Dear Em & Lo,
I’m 34 and I’ve never had a boyfriend. I was molested as a child and raped as an adult. I’ve never had consensual sex. Yet I have intensely sexual dreams. I’ve had years of counseling, but the fear of having a sexual relationship remains. I isolate myself from men. The only ones I feel comfortable around are gay or married. I feel ostracized from a society which places such a high priority on sex, and I feel I am missing out on life because of my limitations. Am I really missing out? Is it possible to live a complete life without sex?
Not Feeling It
This may sound strange coming from two women who’ve made a career out of talking about sex, but you absolutely can live a complete life without sex! It’s really not that big a deal.
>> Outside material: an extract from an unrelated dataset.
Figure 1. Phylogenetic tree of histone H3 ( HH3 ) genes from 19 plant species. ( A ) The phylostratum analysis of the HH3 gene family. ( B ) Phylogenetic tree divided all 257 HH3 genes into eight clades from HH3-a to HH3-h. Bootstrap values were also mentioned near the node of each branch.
Well, it certainly is for some people (Tantric sex practitioners and right wing republicans with secret gimp mask collections, for example). But for a lot of other people, sex is something they could simply take or leave — whether because of their body/brain chemistry, religious beliefs, or past experiences. And there are certainly many other things under the sun that can make for an interesting, fulfilling life. Orgasms are nice, but they don’t teach kids to read, or build Habitat for Humanity houses, or organize community activities, or run marathons…
We know it’s hard being constantly bombarded by sexual imagery in the media, but please understand that the majority of it is a fantasy, one that’s often orchestrated simply to get us to buy products (even stuff as mundane as instant rice!). The reality is that while sex can be fun and exhilarating and bonding, it can also be messy and stressful and unfulfilling. We’re certain our society’s obsession with sex, especially idealized sex, has led to an awful lot of disappointment in the sack. Add to that the sad fact that sex can be used as a weapon of violence and subjugation, and we see nothing wrong with people — especially people who’ve been through the kind of trauma you have — choosing celibacy, if that’s what’s right and works for them.
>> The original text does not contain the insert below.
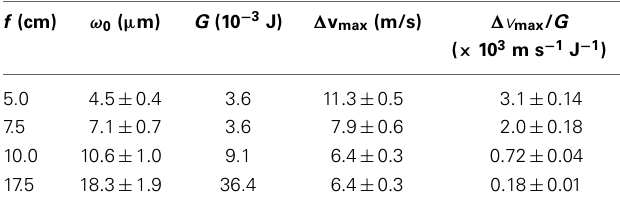
Table 1 | Molecular deflection with tight focusing.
Now, you mention that you do have sexual dreams, but you don’t say anything about masturbation. Just because you may choose to forgo partner sex, doesn’t mean you can’t (or shouldn’t) have sex with yourself! The great thing about self-pleasure is that you are in total control — of the pace, the timing, the techniques, the mood — without having to worry about anyone else’s good time. If you haven’t already, we’d really recommend getting an empowering book on masturbation — Betty Dodson’s classic Sex for One or Jayme Waxman’s Getting Off — and giving yourself permission to try to start enjoying the nerve endings you have, on your own terms.
If deciding not to pursue romantic and sexual relationships doesn’t give you peace, and you still feel like you’re missing out on something, then we’d recommend getting a new therapist who might be able to make new headway with you (perhaps one specializing in post traumatic stress disorder and/or sexual issues), as well as joining a psychotherapy group for rape survivors (if you haven’t already), which according to the New York Times Health Guide, is one of the most effective treatments. While the world is full of horrible people (everyone from criminal monsters who commit unconscionable acts to little selfish assholes who have no qualms about casually breaking hearts), there are good guys out there who are kind, good, and giving — in life, in relationships, and in bed. But again, they’re not necessary for a rich life: some women really do need a man like a fish needs a bicycle.